Train GPT2 on wikitext from scratch

Hello everyone,

I would like to train GPT2 on wikitext from scratch (not fine-tune pre-trained model). I launched the following script in this folder.

python run_clm.py
–model_type gpt2
–tokenizer_name gpt2
–block_size 256
–dataset_name wikitext
–dataset_config_name wikitext-2-raw-v1
–do_train
–do_eval
–overwrite_output_dir
–num_train_epochs 1
–output_dir /tmp/test-clm

Now I have two questions:
1- I was wondering if what I did is indeed a correct approach to train GPT2 from scratch?
2- I would like to know what hyperparameters I shoud use for this task? ( as far as I can tell, the suggested hyperparameters in existing examples in huggingface repo are for fine-tuning pre-trainned model)
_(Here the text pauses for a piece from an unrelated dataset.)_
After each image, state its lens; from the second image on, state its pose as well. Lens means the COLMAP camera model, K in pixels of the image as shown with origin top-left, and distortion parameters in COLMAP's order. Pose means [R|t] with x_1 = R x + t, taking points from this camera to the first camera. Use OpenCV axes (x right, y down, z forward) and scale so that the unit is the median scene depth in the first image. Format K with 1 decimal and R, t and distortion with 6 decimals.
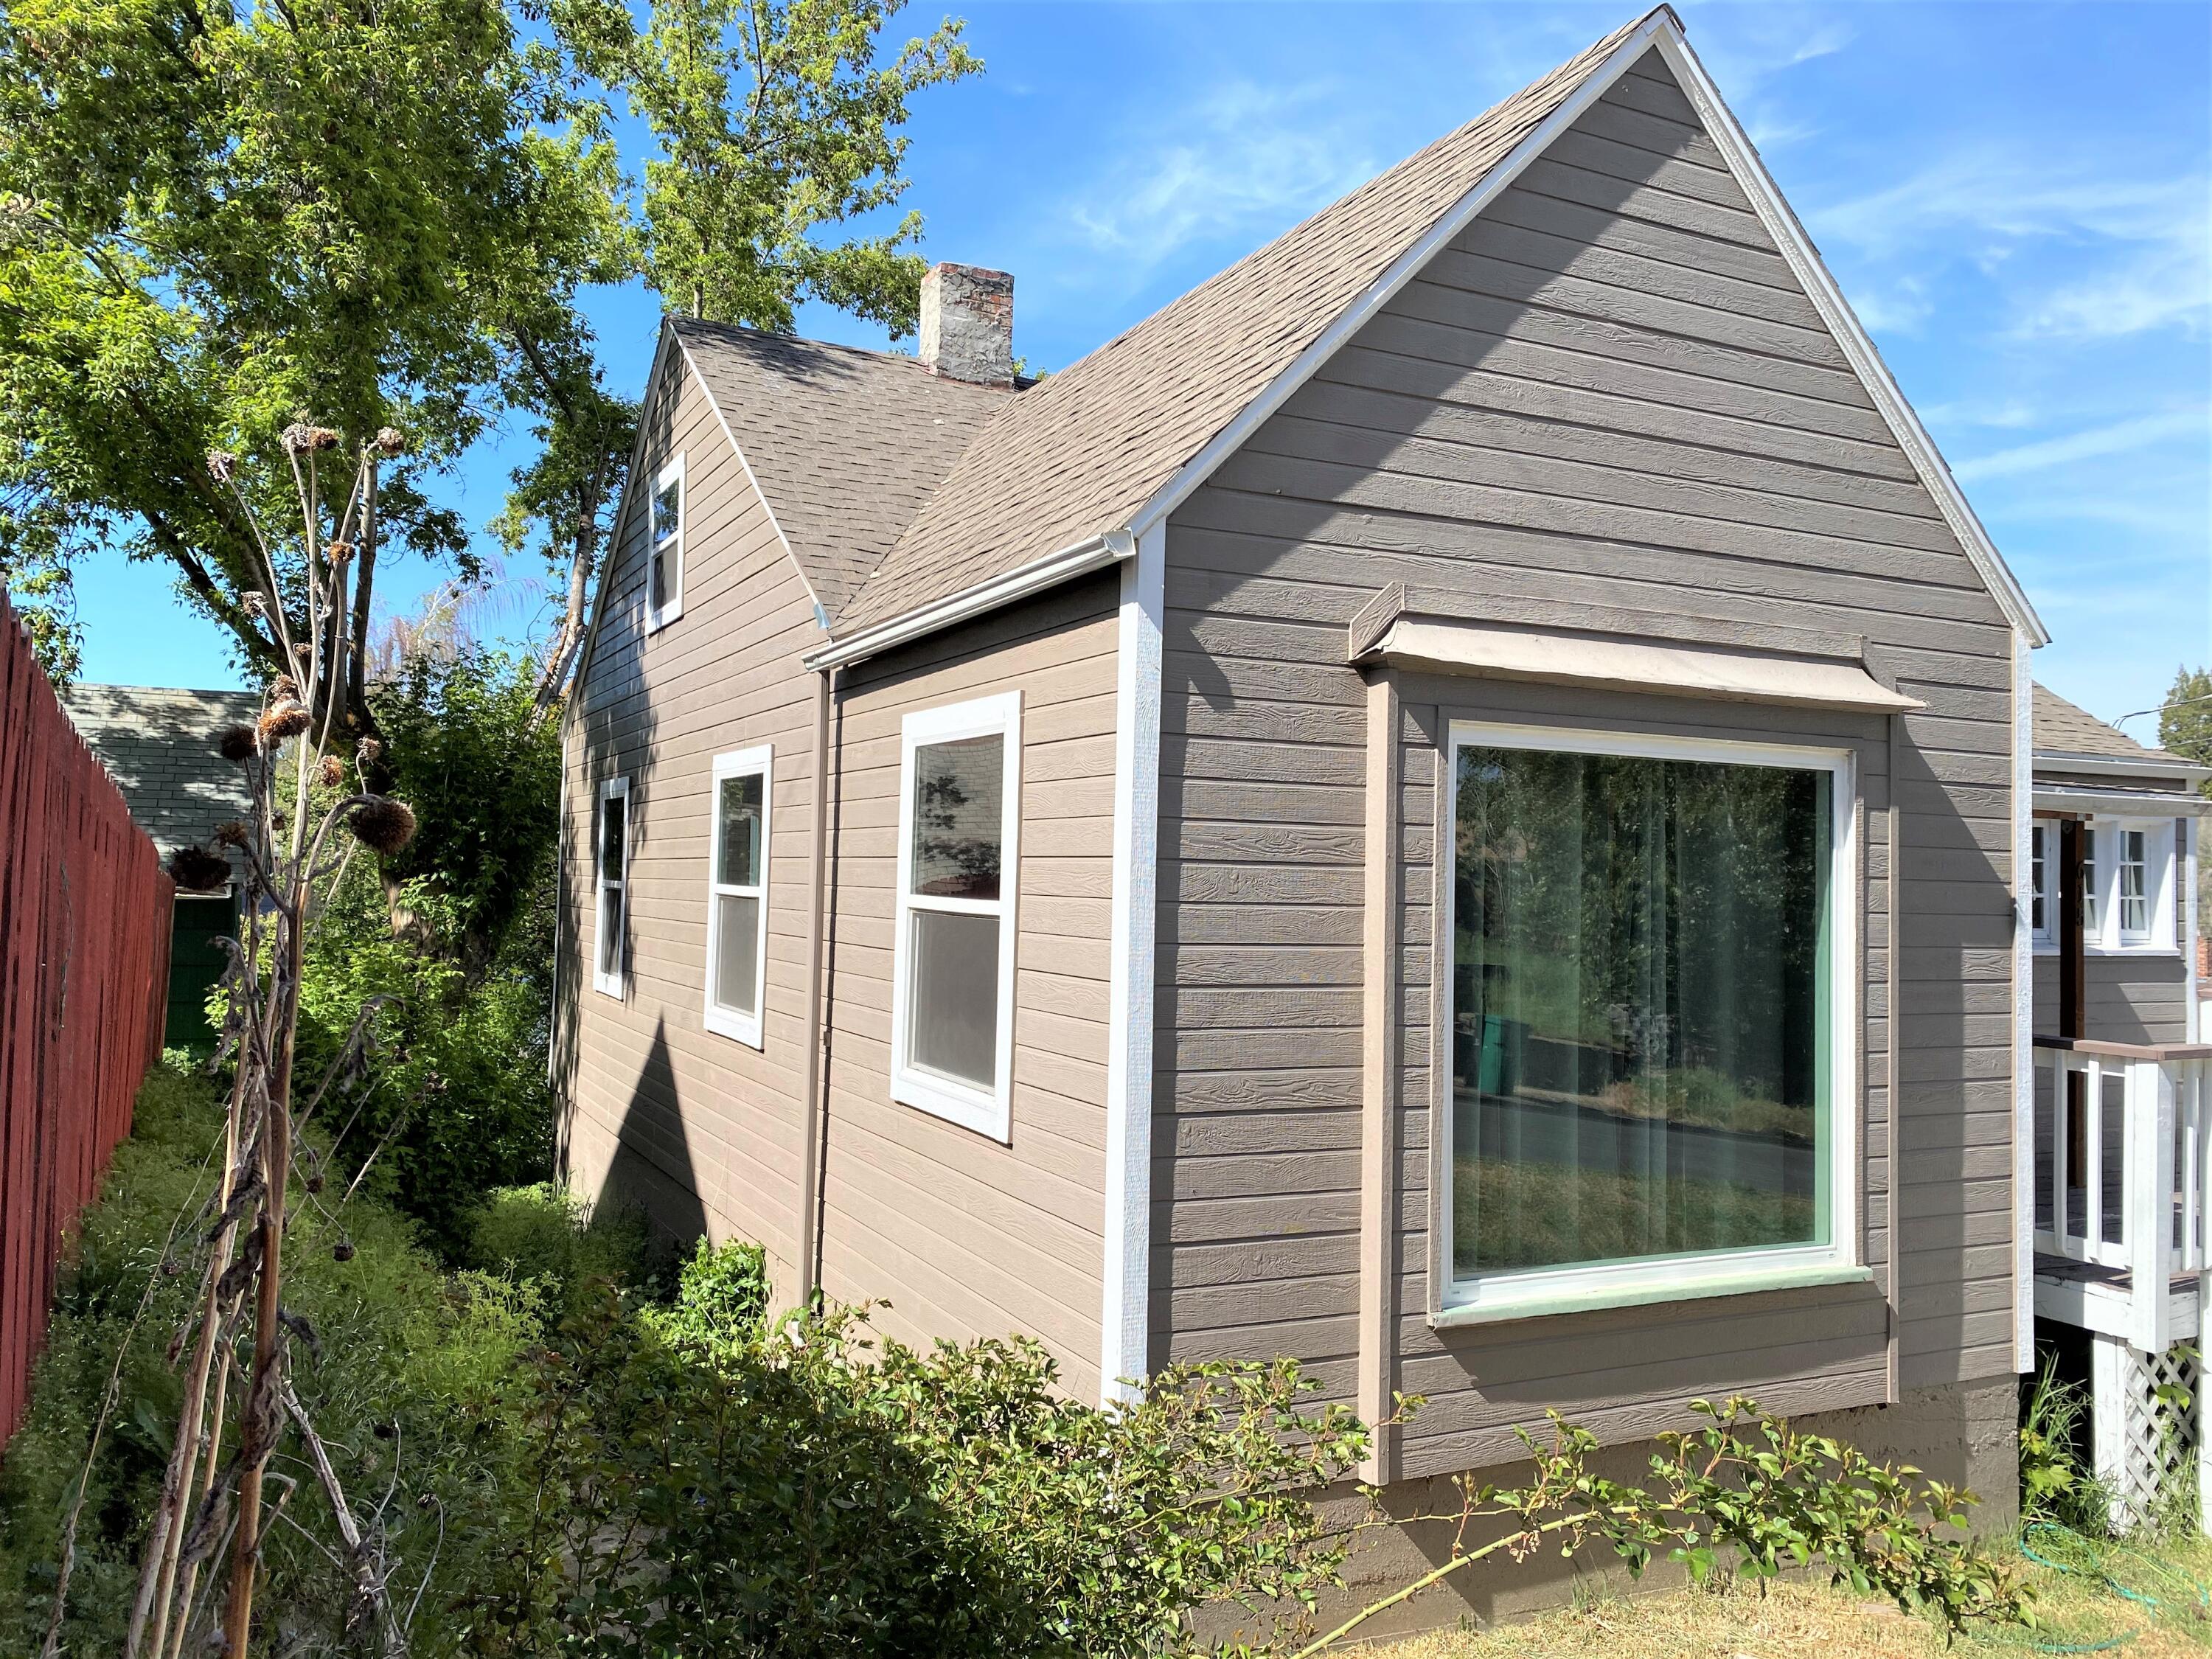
lens RADIAL K [[1687.4, 0, 1090.3], [0, 1687.4, 840.6], [0, 0, 1]] dist [-0.005837, 0.032705]
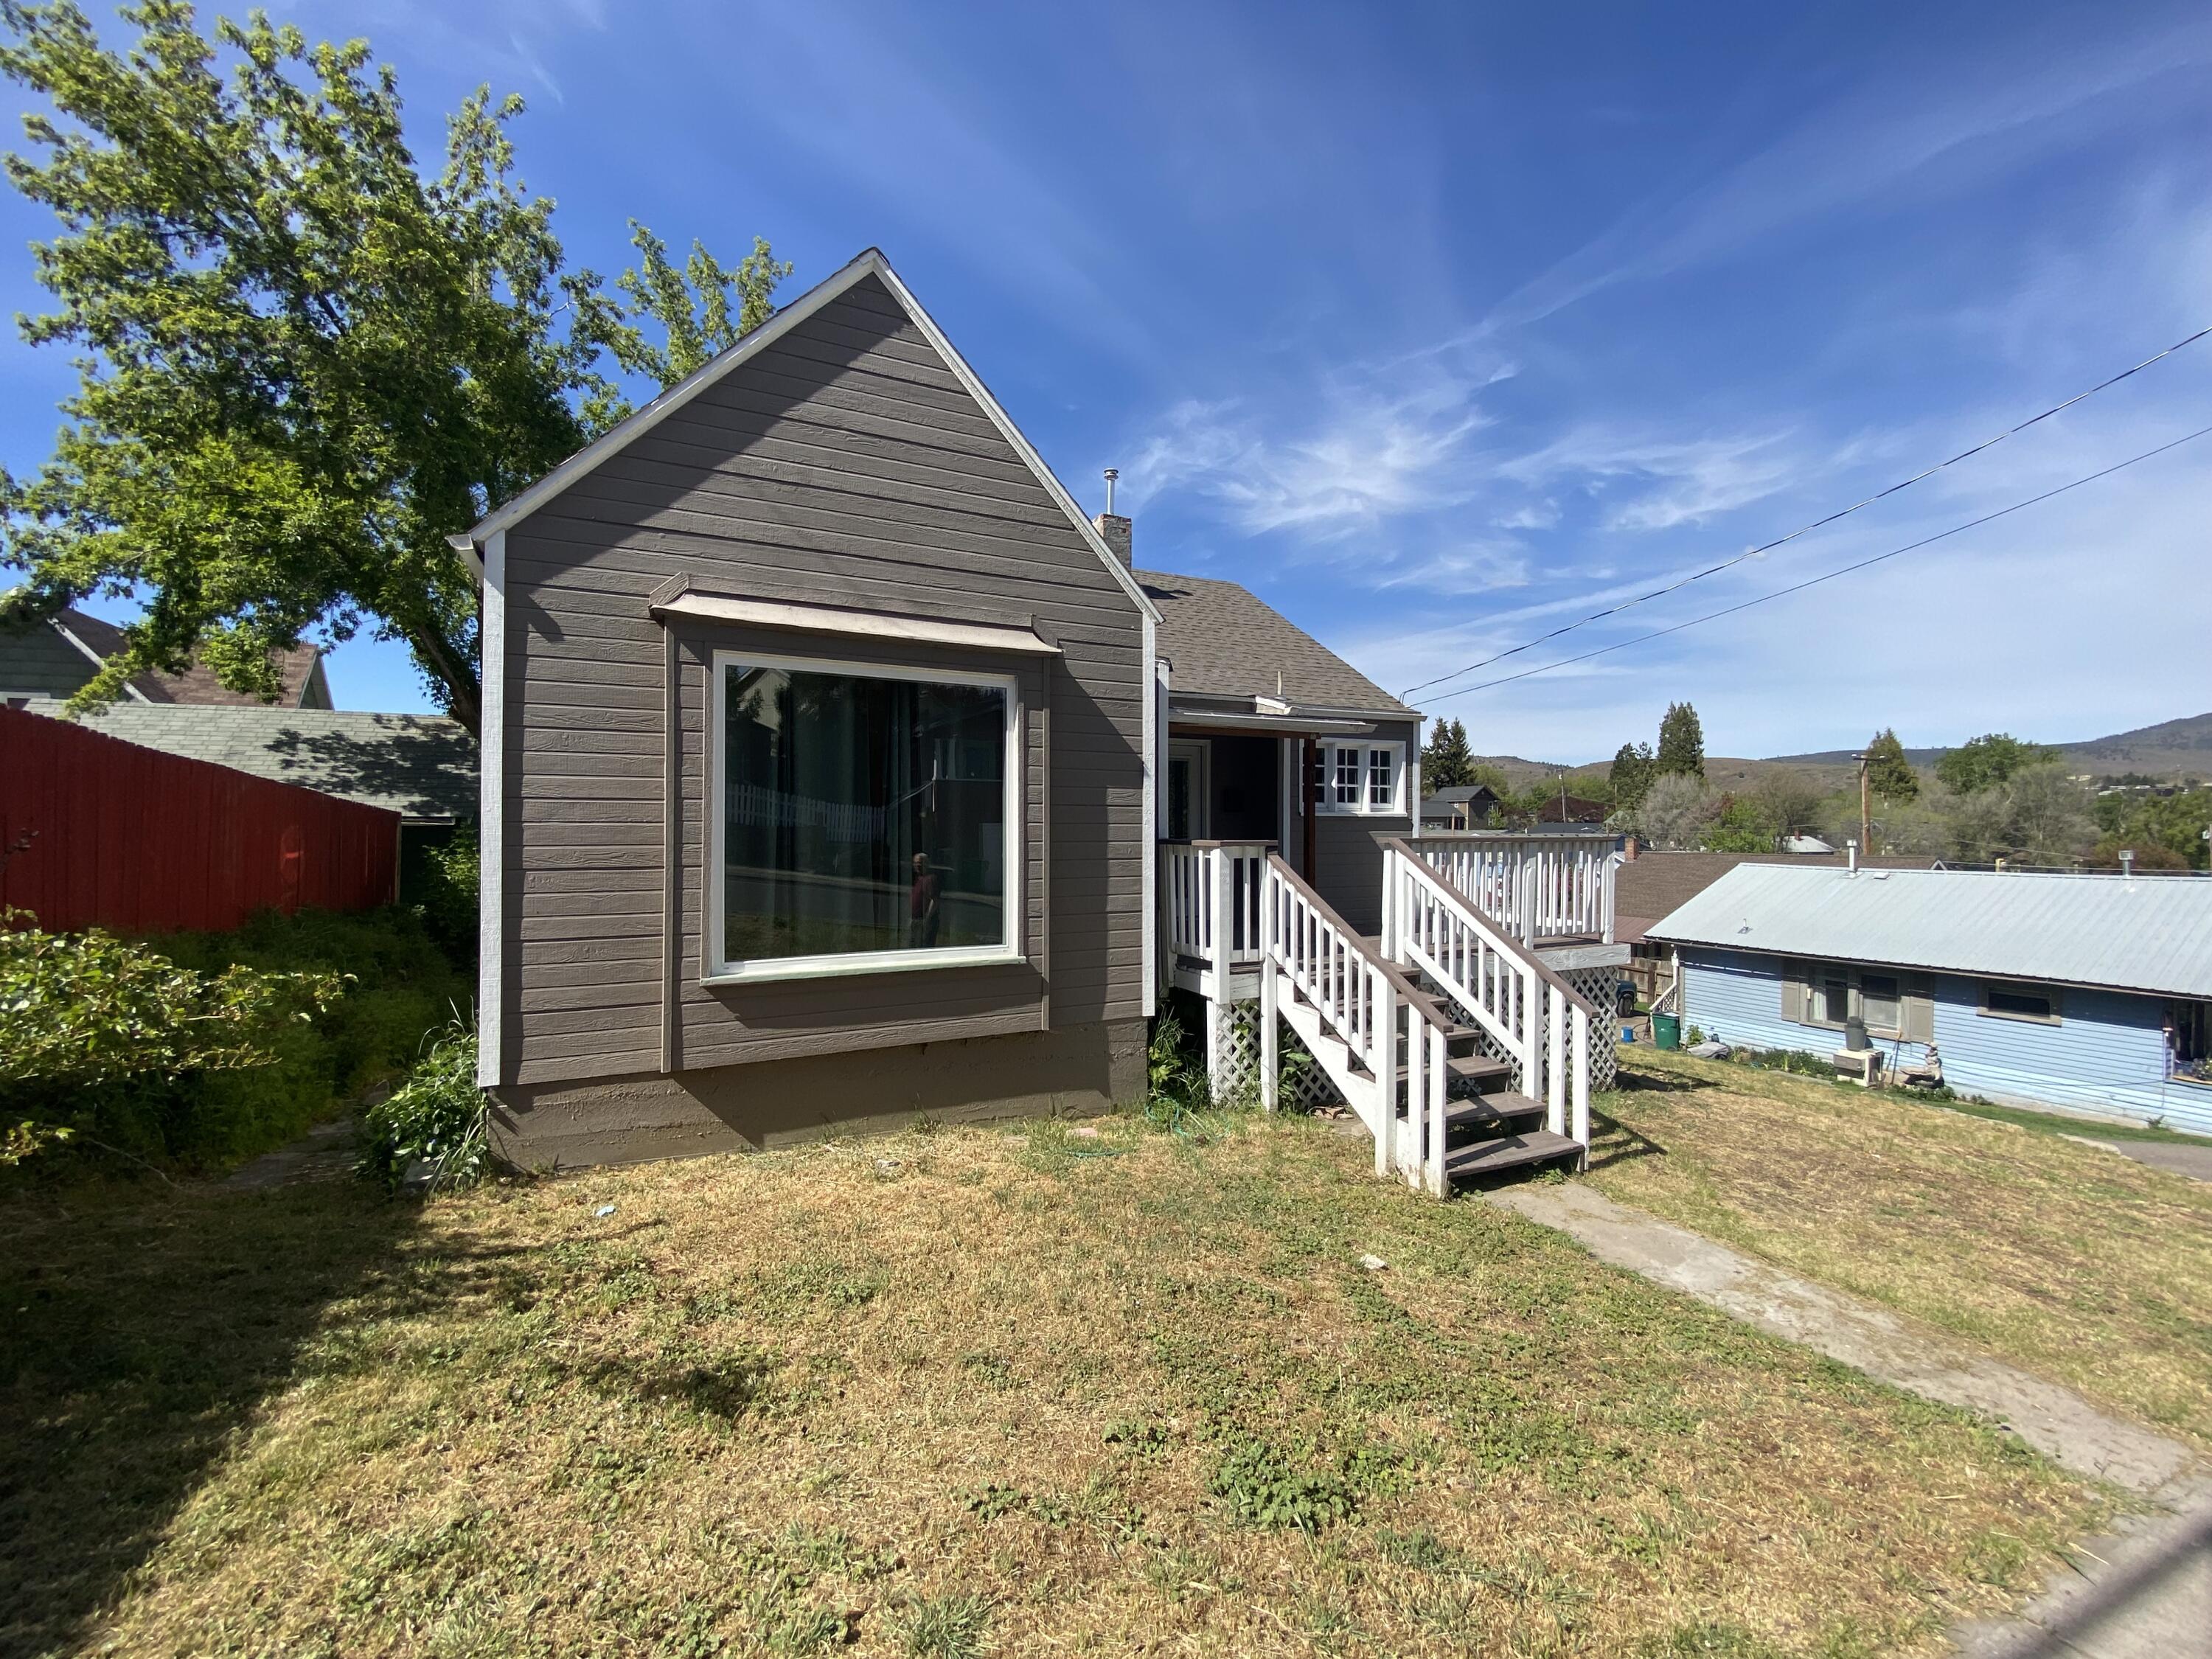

I can confirm the command is correct if you want to train from scratch. As for hyperparameters, you will need to tune them a bit, but the defaults should not be too bad.

2 Likes

Thanks for your time and reply. I was also wondering how many epochs you suggest for training from scratch?

I was wondering if there is any update in this thread? I like to know how many epochs is suggested for training GPT-2 on wikitext from scratch?

I have a custom vocab and want to use the BertWordpieceTokenizer for this reason. How would I do that with this new run_clm.py script?

@Hamidreza did you find out how long GPT-2 takes to train from scratch?